Generators are subject to tests throughout the term of their contract which have consequences for the generator if they are not passed. In particular, generators are subject to metering tests which, if not complied with, can result in the termination of their Capacity Contract. However there is no termination right per se for a failure to respond to a call for generation, even on a repeated basis.

The rules also set out certain cure periods in respect of a termination event. Following service of a termination notice, a generator has 20 working days to write to the Secretary of State to apply for an extension of the notice, which can be for up to  60 days in certain circumstances. Within the notice period the generator is then able to set out a cure plan in which they will aim to demonstrate how and when they will comply with the requirements under which the notice has been brought.

The Secretary of State is obliged to consider the cure plans submitted pursuant to a termination notice and has wide ranging powers under the legislation to rescind a termination notice or extend the time period in which a generator must comply with their obligations under the Capacity Contract by up to 6 months.

Direct Agreements

Due to the fact that there is no bilateral, contractual agreement in place, funders will not be able to protect their position by way of  a direct agreement, in contrast to the position under, for example, CfDs. This means funders will need to apply careful scrutiny to the range of termination rights that could apply under the Capacity Market and be satisfied that generators have adequately mitigated the risks. Funders may also ask for some contractual rights to be involved in any appeals process undertaken by the generator further to receipt of a termination notice.

Taking security

There is specific provision under the Capacity Market Rules for generators assigning their rights under the Capacity Market by way of security. The precise nature of that security interest will need to be the subject of legal advice, since the right to receive payment is a statutory right and not a contractual right.

The Capacity Market Rules imply some further conditions of which funders must be aware. Funders can take security over both the generating equipment and the Capacity Contract. However both of those security interests must be registered on the Capacity Market Register, by notifying NGET in the prescribed form.
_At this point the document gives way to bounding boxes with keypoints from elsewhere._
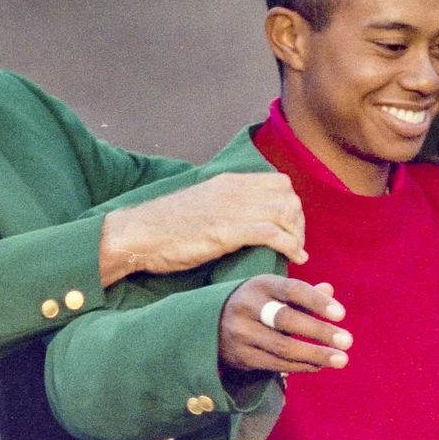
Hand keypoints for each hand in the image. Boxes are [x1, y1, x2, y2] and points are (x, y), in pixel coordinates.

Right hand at [99, 173, 305, 284]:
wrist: (139, 234)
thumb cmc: (165, 226)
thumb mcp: (202, 203)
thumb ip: (225, 204)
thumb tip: (244, 217)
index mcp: (229, 181)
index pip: (279, 182)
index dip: (292, 204)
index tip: (291, 226)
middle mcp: (235, 190)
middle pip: (288, 197)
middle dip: (299, 222)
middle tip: (296, 244)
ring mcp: (233, 209)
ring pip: (285, 213)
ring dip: (297, 235)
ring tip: (296, 253)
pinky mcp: (227, 231)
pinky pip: (273, 233)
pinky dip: (290, 246)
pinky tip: (293, 258)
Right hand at [219, 276, 351, 373]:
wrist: (211, 323)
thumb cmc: (257, 303)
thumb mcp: (274, 291)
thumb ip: (303, 293)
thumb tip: (330, 289)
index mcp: (260, 285)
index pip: (292, 290)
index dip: (317, 302)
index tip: (341, 314)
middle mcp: (247, 307)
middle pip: (287, 320)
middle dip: (320, 332)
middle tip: (348, 341)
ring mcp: (241, 333)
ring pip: (282, 347)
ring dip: (315, 355)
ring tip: (341, 360)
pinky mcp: (241, 357)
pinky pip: (276, 363)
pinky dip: (301, 366)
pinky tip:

Additionally, on the enforcement of any security, both the generating equipment and the Capacity Contract must both be transferred together to an “Acceptable Provider” who meets the requirements set out in the rules. This prevents the transfer to any generator who has been in default within the last year, who cannot meet the prescribed credit cover or who does not hold a pre-qualification certificate.

Future developments

The Government published its response to its March 2016 consultation focussing on ensuring sufficient, reliable capacity in 2017/18 and beyond. Amongst other areas, the response sets out aims to:

  • bring forward the next auction to January 2017;
  • increase the overall capacity secured under the Capacity Market; and
  • tighten incentives for capacity delivery.